Using the information
1. Summarize the passage on the Australian property market in two sentences.
2. Please answer these questions from the passage on the Australian property market:
(a) By how much did housing starts in Australia fall in 2011, according to the HIA?
(b) What share of homes in Far North Queensland are in negative equity?
(c) Which country does the chart compare with Australia on home price appreciation?
3. Extract the section of the passage on the Australian property market that opens with the words containing "Although there remains" and closes with "Industry Association (HIA).".

Page excerpt
Start of Block
Although there remains a great debate over the issue of a bubble ready to burst in the Australian property market, the evidence appears to support a slowing.  Housing starts here in Australia fell almost 13% in 2011 and are forecasted to fall another 5.9% in 2012, according to the Housing Industry Association (HIA).

Home prices are falling with some spruikers crying out this is the beginning of the end while others suggesting prices are stabilizing.  The number of Australian homeowners at negative equity – they owe more on their homes than the home’s current value – is also creeping up, reaching 2.4% at the end of 2011.  Reflecting the regional disparities in Australia’s property market, an astounding 22.6% of homes in Far North Queensland are in negative equity.

At the heart of the debate over bursting bubble versus slowdown/consolidation is the undeniable fact Australian home prices have exploded like nowhere else in the world.  The following chart shows home price appreciation in Australia versus the United States over the last century:

This chart shows why economists and investment experts outside Australia are more bearish on the Australian property market than many of their Australian counterparts.  Simply put, housing prices here actually appreciated more than in the US and even after the initial shock of the GFC resumed their upward momentum.
End of Block
Excerpted data
Start of Block
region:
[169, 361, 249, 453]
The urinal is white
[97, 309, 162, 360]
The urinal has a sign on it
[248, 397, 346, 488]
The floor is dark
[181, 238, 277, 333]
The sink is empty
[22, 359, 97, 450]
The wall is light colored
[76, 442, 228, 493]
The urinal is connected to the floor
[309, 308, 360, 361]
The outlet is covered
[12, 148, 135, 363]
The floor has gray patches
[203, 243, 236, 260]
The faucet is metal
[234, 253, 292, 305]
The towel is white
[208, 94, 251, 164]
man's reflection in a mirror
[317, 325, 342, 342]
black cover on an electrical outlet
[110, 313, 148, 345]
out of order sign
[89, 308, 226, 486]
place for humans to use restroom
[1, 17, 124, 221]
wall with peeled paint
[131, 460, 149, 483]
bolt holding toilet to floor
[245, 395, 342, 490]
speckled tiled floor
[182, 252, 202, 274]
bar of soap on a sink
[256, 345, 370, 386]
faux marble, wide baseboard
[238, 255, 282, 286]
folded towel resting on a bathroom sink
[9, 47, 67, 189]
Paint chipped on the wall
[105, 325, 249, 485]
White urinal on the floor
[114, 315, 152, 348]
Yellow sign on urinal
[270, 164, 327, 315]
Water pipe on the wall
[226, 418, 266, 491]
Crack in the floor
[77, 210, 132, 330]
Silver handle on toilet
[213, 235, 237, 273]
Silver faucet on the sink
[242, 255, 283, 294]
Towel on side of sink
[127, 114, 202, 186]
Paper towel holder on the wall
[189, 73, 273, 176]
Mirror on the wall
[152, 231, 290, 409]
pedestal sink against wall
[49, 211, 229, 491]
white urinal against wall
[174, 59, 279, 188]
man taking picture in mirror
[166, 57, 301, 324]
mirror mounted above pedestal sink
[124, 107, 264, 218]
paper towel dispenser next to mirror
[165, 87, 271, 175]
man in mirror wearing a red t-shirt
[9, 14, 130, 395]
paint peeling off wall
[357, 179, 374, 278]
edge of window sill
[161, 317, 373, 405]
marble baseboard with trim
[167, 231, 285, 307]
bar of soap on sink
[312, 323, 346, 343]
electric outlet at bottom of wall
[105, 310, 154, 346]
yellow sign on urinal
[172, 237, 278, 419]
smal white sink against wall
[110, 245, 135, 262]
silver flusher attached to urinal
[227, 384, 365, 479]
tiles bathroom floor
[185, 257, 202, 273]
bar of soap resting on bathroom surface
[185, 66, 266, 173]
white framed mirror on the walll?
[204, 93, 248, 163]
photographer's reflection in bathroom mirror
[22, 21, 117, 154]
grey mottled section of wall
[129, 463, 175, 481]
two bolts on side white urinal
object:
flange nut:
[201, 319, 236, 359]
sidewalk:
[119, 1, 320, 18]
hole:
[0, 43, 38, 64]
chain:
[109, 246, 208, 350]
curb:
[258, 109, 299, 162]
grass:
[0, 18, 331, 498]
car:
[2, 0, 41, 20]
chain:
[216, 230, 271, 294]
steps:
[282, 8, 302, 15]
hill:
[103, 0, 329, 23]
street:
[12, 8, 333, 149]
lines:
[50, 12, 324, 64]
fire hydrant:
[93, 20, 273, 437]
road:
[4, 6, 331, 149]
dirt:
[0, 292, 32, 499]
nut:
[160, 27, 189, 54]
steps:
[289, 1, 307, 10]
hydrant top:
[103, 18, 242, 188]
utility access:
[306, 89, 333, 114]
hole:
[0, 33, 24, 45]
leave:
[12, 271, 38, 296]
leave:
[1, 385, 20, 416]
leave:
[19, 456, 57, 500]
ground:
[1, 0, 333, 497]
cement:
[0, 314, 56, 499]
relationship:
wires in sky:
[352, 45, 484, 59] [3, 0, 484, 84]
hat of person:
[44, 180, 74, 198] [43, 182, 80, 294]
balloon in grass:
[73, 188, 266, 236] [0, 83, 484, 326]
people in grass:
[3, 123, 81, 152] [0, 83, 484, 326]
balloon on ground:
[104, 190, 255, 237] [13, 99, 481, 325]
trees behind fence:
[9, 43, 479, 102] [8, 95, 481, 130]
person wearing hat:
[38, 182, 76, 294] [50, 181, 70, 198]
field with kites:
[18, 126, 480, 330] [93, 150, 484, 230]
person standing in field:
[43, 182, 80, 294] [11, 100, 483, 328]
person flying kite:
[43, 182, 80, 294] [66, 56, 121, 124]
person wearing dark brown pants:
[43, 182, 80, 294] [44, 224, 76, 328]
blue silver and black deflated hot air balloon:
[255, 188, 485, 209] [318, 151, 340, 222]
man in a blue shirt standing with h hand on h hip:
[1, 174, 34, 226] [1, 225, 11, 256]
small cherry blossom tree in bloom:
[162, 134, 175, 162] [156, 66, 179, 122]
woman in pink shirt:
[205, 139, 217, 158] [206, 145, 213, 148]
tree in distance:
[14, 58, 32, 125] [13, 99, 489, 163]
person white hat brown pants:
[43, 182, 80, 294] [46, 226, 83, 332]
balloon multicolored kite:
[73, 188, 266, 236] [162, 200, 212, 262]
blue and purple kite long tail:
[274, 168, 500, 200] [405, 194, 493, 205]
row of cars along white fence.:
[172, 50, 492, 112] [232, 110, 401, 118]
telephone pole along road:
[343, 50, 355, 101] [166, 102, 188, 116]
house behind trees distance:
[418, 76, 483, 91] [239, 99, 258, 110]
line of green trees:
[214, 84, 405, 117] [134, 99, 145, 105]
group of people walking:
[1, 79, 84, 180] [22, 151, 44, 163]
End of Block
Outputs for the tasks
1. Although debate continues over whether the Australian property market is a bubble about to burst, the evidence points to a slowing: housing starts fell almost 13% in 2011, home prices are falling, and homeowners in negative equity reached 2.4% at the end of 2011. Australian home prices have appreciated more than US prices and resumed their upward momentum after the initial shock of the GFC, which is why economists and investment experts outside Australia are more bearish than many of their Australian counterparts.

2.
(a) Almost 13%.
(b) 22.6%.
(c) The United States.

3.
Although there remains a great debate over the issue of a bubble ready to burst in the Australian property market, the evidence appears to support a slowing.  Housing starts here in Australia fell almost 13% in 2011 and are forecasted to fall another 5.9% in 2012, according to the Housing Industry Association (HIA).